PPARγ protein levels are increased in β-catenin-transfected cells. (A) Western blot analysis of nuclear extracts from SW480 cells (lane 1) and cells transfected with constitutively active β-catenin (DP) (lane 2), sequentially probed with anti-PPARγ, anti-β-catenin, and anti-actin antibodies. (B and C) PPARγ immunostaining of SW480 cells in the presence (C) or absence (B) of transfected β-catenin-DP. The cells were stained with a primary monoclonal antibody directed against PPARγ and a secondary anti-mouse antibody conjugated to the fluorescent Cy3. (D) β-catenin-augmented PPARγ protein levels led to an increase in PPARγ-DNA complexes. Shown are EMSA with nuclear extracts from the SW480 cells transfected with 2 μg of either pcDNA3 or the β-catenin-DP expression vector. The extracts were incubated with the indicated antibodies before addition of a radiolabeled PPRE probe. The major PPARγ-containing complex is indicated by the arrow. (E) RNase protection assay showing the mRNA levels of PPARγ in SW480, after transfection with increasing amounts of β-catenin-DP (lane 1, 2 μg; lane 2, 1 μg; lane 3, nontransfected control SW480 cells). The transcript for human γ-actin was used as an internal control. (F) Western blot analysis of nuclear extracts from HEK293 cotransfected with PPARγ and either mock DNA (lane 1) or β-catenin-DP (lane 2). The membrane was sequentially probed with anti-PPARγ, anti-β-catenin, and anti-actin antibodies. (G and H) PPARγ immunostaining of HEK293 cells in the presence (H) or absence (G) of transfected β-catenin-DP.
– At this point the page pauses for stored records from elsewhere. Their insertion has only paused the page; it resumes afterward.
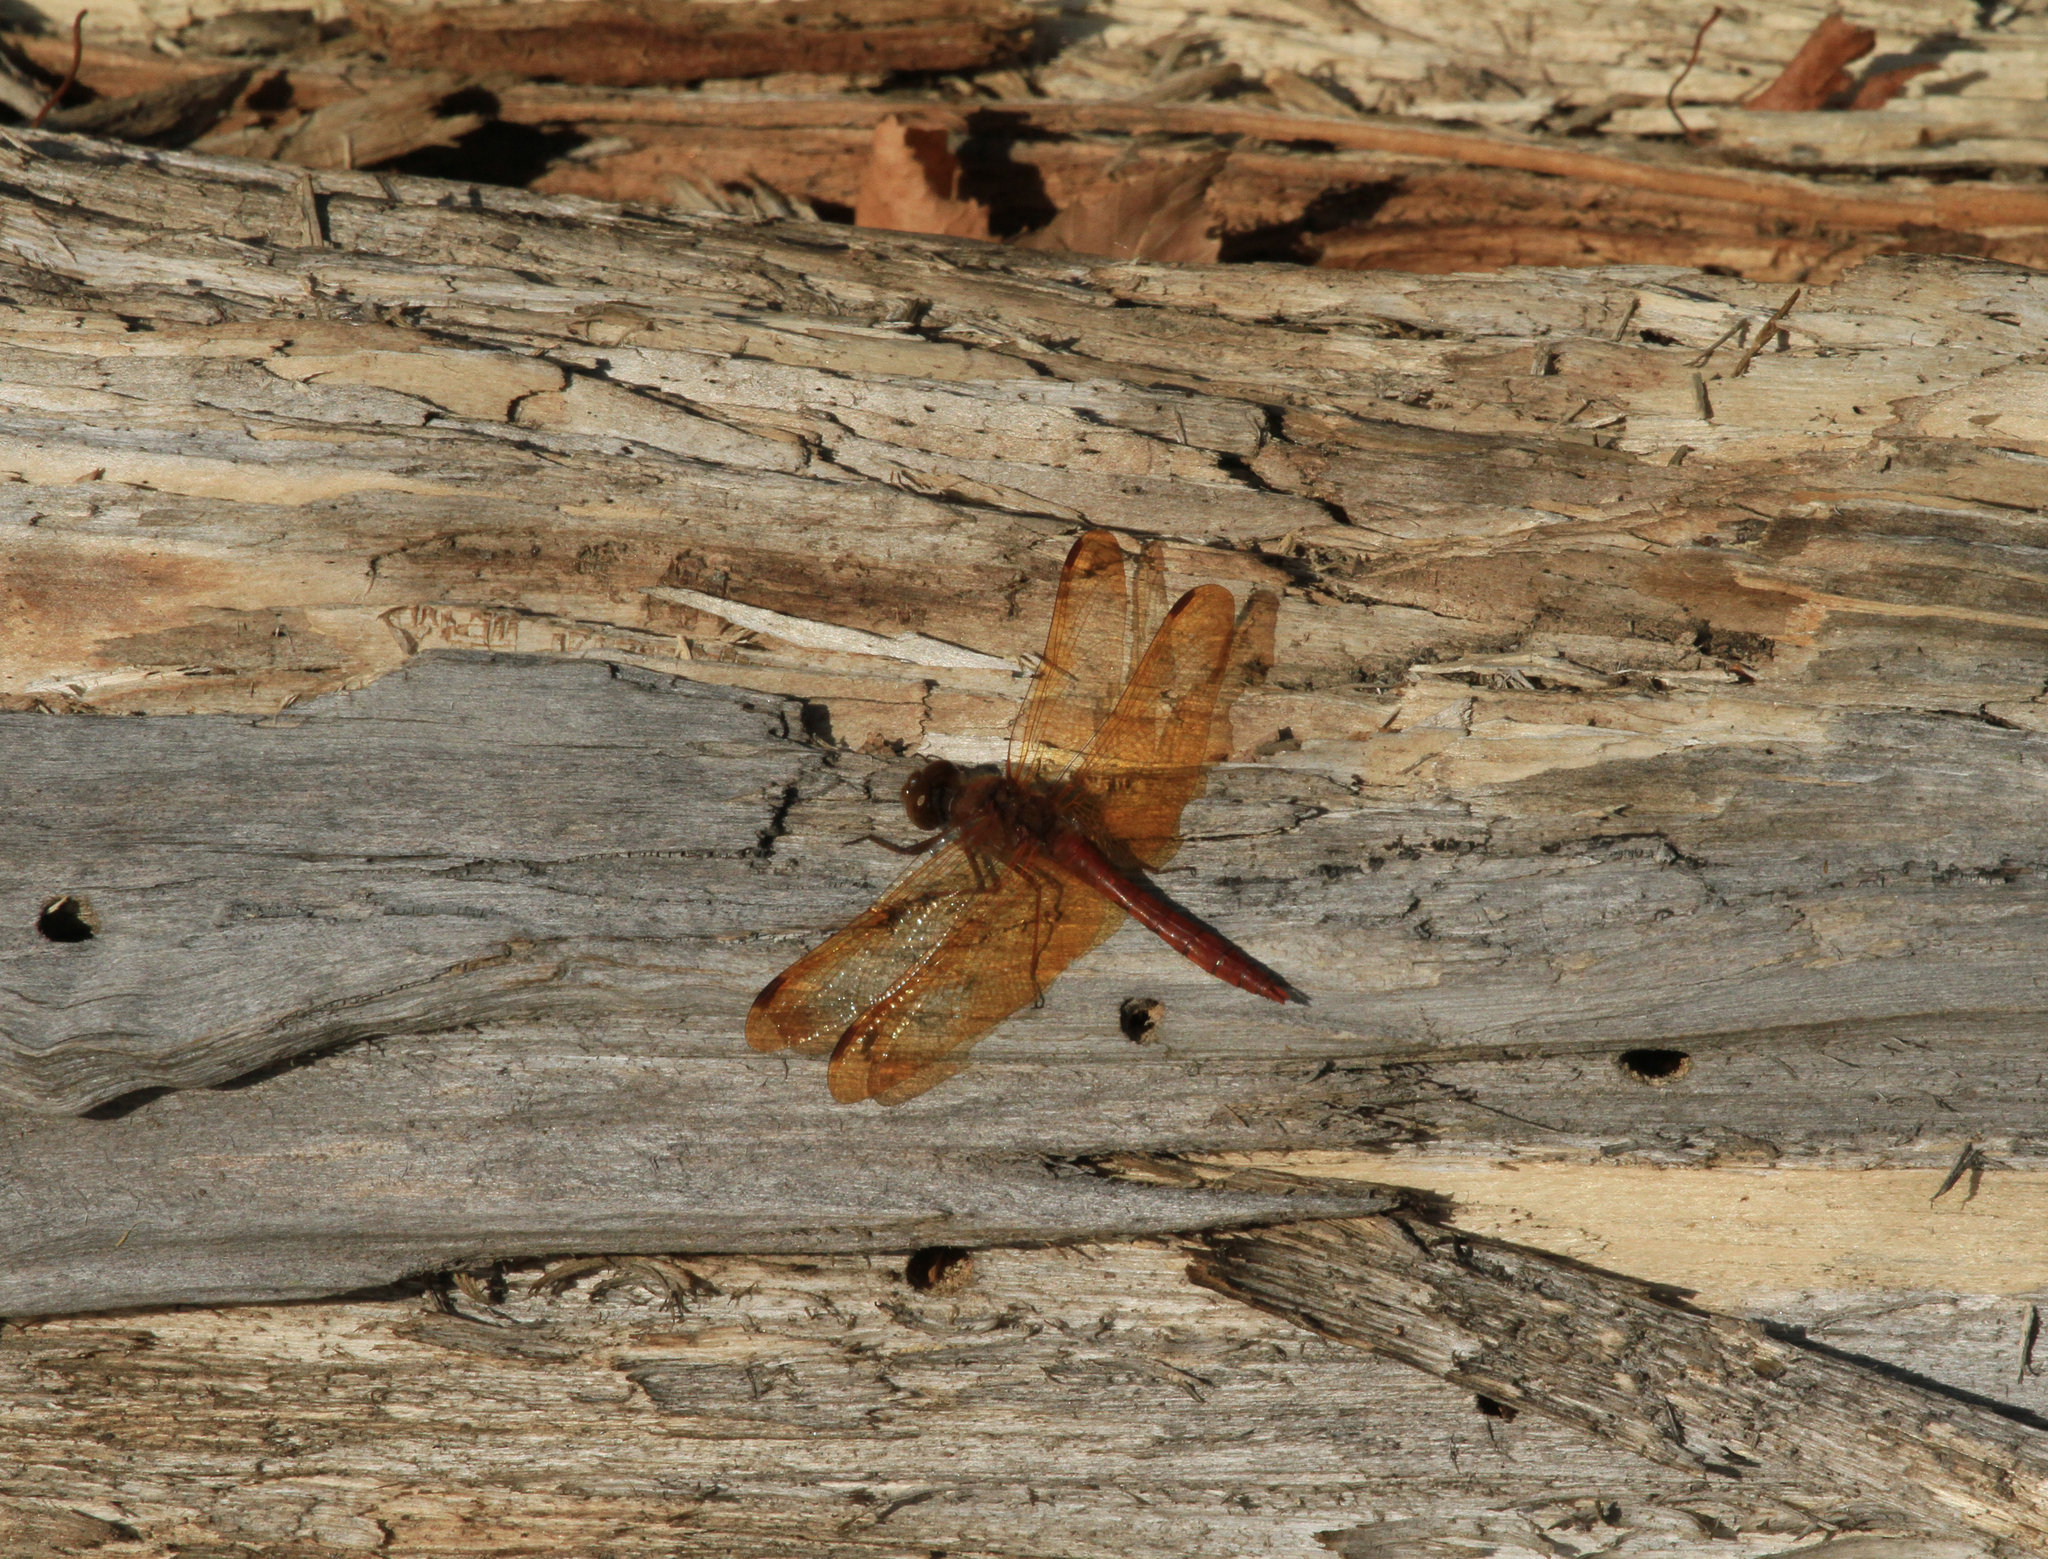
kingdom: Animalia
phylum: Arthropoda
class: Insecta
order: Odonata
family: Libellulidae
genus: Sympetrum
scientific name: Sympetrum croceolum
LiCl treatment modulates protein levels as well as PPARγ transcriptional activity. LiCl, a Wnt-signaling agonist is able to transactivate PPRE in the HEK293 cells. (A) Stimulation of HEK293 cells with either rosiglitazone in the presence of a transfected PPARγ expression vector or with increasing amounts of LiCl in cells transiently transfected with PPRE. Rosiglitazone stimulation was performed for 24 h and LiCl for 6 h at indicated concentrations. (B) Real-time PCR analysis of PPARγ target gene expression in SW480 cells treated for 24 h with DMSO, 10 μM rosiglitazone, 20 mM NaCl, and 20 mM LiCl, or left untreated. RT-PCR was performed, as described in Materials and Methods,to determine relative mRNA levels of ADFP, FABP2, and Keratin 20 in comparison with β-actin expression. Three independent experiments were performed, and data from one representative analysis are depicted here. LiCl treatment of SW480 cells leads to an increase in PPARγ protein levels. Depicted is immunocytochemistry, showing PPARγ protein levels in SW480 cells treated with 20 mM LiCl for 24 h (D) or in untreated cells (C). (E) Western blot analysis of nuclear extracts from SW480 cells, comparing levels of PPARγ in cells untreated and treated with 20 mM of LiCl for 6 h. The blot was subsequently reprobed for Ku70 as a loading control.